* _Work to complete_: An exact repetition of the data is required; no picture should appear in it.

* _Entries supplied_:
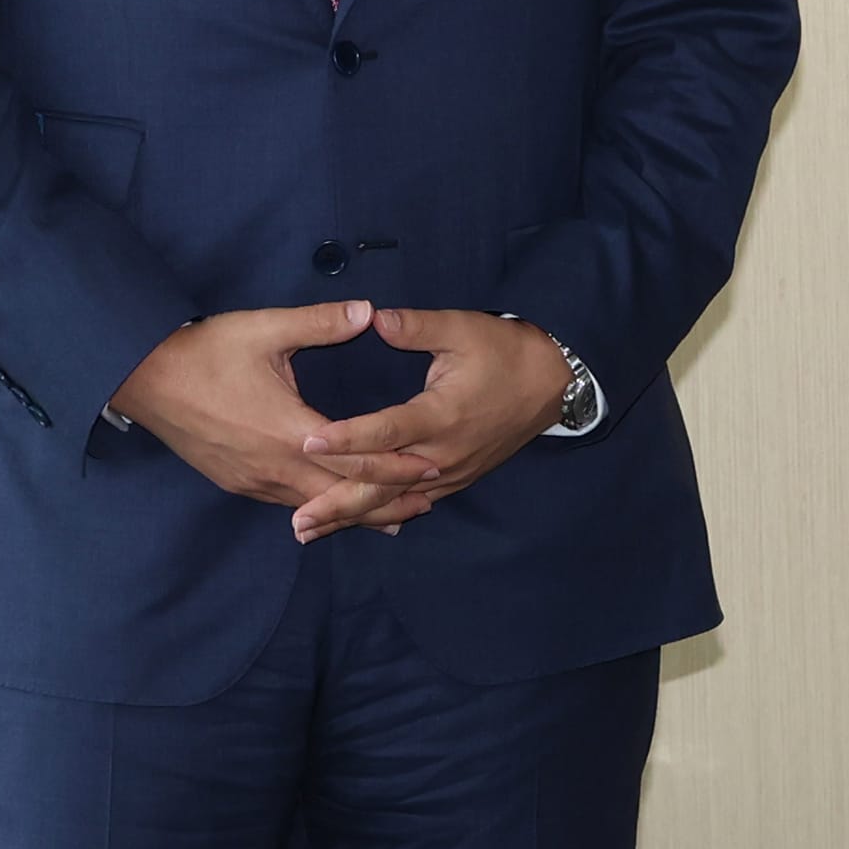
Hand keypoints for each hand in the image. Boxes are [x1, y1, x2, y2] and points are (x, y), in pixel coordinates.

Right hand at [103, 302, 434, 543]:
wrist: (143, 378)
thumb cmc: (205, 351)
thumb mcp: (265, 328)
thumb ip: (320, 323)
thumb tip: (368, 310)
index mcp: (288, 432)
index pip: (354, 460)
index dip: (395, 467)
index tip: (432, 469)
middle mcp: (273, 468)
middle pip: (339, 499)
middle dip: (384, 503)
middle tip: (425, 506)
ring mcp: (252, 481)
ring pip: (312, 508)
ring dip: (352, 511)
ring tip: (394, 517)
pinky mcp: (236, 482)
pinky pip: (287, 503)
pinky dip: (319, 507)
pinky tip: (333, 507)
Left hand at [294, 308, 573, 518]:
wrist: (551, 381)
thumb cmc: (505, 351)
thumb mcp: (462, 328)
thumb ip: (416, 326)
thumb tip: (373, 318)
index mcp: (441, 415)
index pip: (384, 433)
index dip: (345, 438)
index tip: (307, 442)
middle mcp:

* _Solution below_:
Hand keypoints for each hand in the image. Boxes are [x1, y1, x2, y2] and points are (x, y), in pixel coordinates.

Right hand at [103, 302, 434, 543]:
wrist: (143, 378)
thumb cmc: (205, 351)
thumb mcp: (265, 328)
thumb ip: (320, 323)
thumb tip: (368, 310)
index mcp: (288, 432)
index pip: (354, 460)
index dip: (395, 467)
index tip: (432, 469)
middle mcp: (273, 468)
middle pip: (339, 499)
middle dip: (384, 503)
middle tip: (425, 506)
ring mcp: (252, 481)
ring pip: (312, 508)
ring dip: (352, 511)
ring tip: (394, 517)
pinky mcp: (236, 482)
pinky pip: (287, 503)
pinky dip: (319, 507)
pinky tip: (333, 507)
Left hand at [294, 308, 573, 518]:
wrist: (551, 381)
thumb cmc: (505, 351)
thumb mcp: (462, 328)
thumb ip: (416, 326)
thumb tip: (373, 318)
index mcp: (441, 415)
index pip: (384, 433)
index dip: (345, 438)
index tip: (307, 442)
middle mcp:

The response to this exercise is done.